Work item - Copy out the material in full. Leave every line as it is.

Records -
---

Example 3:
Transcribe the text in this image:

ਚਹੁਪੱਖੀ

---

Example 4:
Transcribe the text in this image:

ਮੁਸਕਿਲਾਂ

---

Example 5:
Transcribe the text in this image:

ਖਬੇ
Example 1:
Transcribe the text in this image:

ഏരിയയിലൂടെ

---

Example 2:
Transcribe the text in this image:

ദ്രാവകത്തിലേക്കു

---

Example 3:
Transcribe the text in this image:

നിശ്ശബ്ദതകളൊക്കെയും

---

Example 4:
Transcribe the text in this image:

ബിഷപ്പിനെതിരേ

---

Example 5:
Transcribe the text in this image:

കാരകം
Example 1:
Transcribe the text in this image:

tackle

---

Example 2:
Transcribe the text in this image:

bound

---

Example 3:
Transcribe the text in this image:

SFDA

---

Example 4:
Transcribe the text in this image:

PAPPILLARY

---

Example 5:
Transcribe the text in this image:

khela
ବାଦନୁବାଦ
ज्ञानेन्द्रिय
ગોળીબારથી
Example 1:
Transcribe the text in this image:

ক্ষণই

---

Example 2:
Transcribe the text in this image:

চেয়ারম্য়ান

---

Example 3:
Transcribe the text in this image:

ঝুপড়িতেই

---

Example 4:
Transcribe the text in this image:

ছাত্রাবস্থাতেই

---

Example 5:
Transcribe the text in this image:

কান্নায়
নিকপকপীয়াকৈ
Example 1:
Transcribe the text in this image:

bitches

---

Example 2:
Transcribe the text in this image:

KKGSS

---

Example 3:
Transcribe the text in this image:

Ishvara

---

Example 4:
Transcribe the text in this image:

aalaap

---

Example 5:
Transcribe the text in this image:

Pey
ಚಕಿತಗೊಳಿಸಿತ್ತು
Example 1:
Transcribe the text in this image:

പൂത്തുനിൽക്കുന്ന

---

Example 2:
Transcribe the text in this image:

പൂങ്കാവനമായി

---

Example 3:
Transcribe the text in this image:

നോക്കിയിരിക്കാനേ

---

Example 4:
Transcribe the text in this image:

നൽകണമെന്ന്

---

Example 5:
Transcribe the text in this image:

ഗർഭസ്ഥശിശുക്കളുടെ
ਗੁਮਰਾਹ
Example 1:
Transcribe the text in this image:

Task solution -
---

Example 3:
Transcribe the text in this image:

ਚਹੁਪੱਖੀ

---

Example 4:
Transcribe the text in this image:

ਮੁਸਕਿਲਾਂ

---

Example 5:
Transcribe the text in this image:

ਖਬੇ
Example 1:
Transcribe the text in this image:

ഏരിയയിലൂടെ

---

Example 2:
Transcribe the text in this image:

ദ്രാവകത്തിലേക്കു

---

Example 3:
Transcribe the text in this image:

നിശ്ശബ്ദതകളൊക്കെയും

---

Example 4:
Transcribe the text in this image:

ബിഷപ്പിനെതിരേ

---

Example 5:
Transcribe the text in this image:

കാരകം
Example 1:
Transcribe the text in this image:

tackle

---

Example 2:
Transcribe the text in this image:

bound

---

Example 3:
Transcribe the text in this image:

SFDA

---

Example 4:
Transcribe the text in this image:

PAPPILLARY

---

Example 5:
Transcribe the text in this image:

khela
ବାଦନୁବାଦ
ज्ञानेन्द्रिय
ગોળીબારથી
Example 1:
Transcribe the text in this image:

ক্ষণই

---

Example 2:
Transcribe the text in this image:

চেয়ারম্য়ান

---

Example 3:
Transcribe the text in this image:

ঝুপড়িতেই

---

Example 4:
Transcribe the text in this image:

ছাত্রাবস্থাতেই

---

Example 5:
Transcribe the text in this image:

কান্নায়
নিকপকপীয়াকৈ
Example 1:
Transcribe the text in this image:

bitches

---

Example 2:
Transcribe the text in this image:

KKGSS

---

Example 3:
Transcribe the text in this image:

Ishvara

---

Example 4:
Transcribe the text in this image:

aalaap

---

Example 5:
Transcribe the text in this image:

Pey
ಚಕಿತಗೊಳಿಸಿತ್ತು
Example 1:
Transcribe the text in this image:

പൂത്തുനിൽക്കുന്ന

---

Example 2:
Transcribe the text in this image:

പൂങ്കാവനമായി

---

Example 3:
Transcribe the text in this image:

നോക്കിയിരിക്കാനേ

---

Example 4:
Transcribe the text in this image:

നൽകണമെന്ന്

---

Example 5:
Transcribe the text in this image:

ഗർഭസ്ഥശിശുക്കളുടെ
ਗੁਮਰਾਹ
Example 1:
Transcribe the text in this image:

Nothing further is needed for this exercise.